* [SOURCE DATA]:
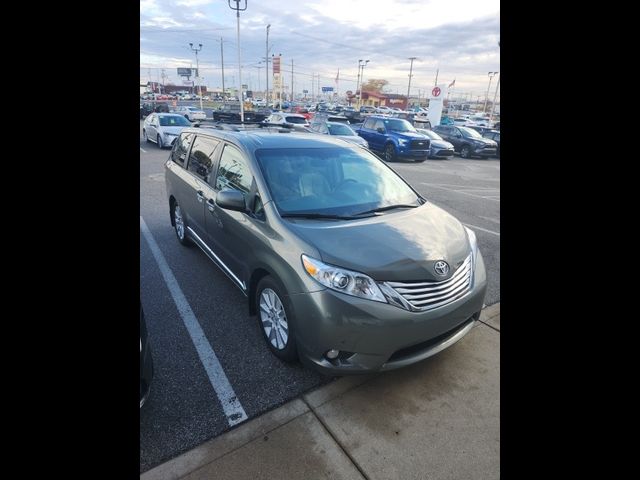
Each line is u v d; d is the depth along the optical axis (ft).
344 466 6.49
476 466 6.50
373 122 56.18
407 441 7.00
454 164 54.39
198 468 6.39
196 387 8.24
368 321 7.20
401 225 9.02
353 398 8.00
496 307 11.91
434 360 9.28
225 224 10.68
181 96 261.65
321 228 8.45
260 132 12.32
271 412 7.61
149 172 34.37
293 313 7.92
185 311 11.28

* [WHAT THIS TASK INVOLVES]:
Take the listing above and retype it exactly. Its pictures are to be omitted.

* [RESPONSE BELOW]:
Each line is u v d; d is the depth along the optical axis (ft).
344 466 6.49
476 466 6.50
373 122 56.18
407 441 7.00
454 164 54.39
198 468 6.39
196 387 8.24
368 321 7.20
401 225 9.02
353 398 8.00
496 307 11.91
434 360 9.28
225 224 10.68
181 96 261.65
321 228 8.45
260 132 12.32
271 412 7.61
149 172 34.37
293 313 7.92
185 311 11.28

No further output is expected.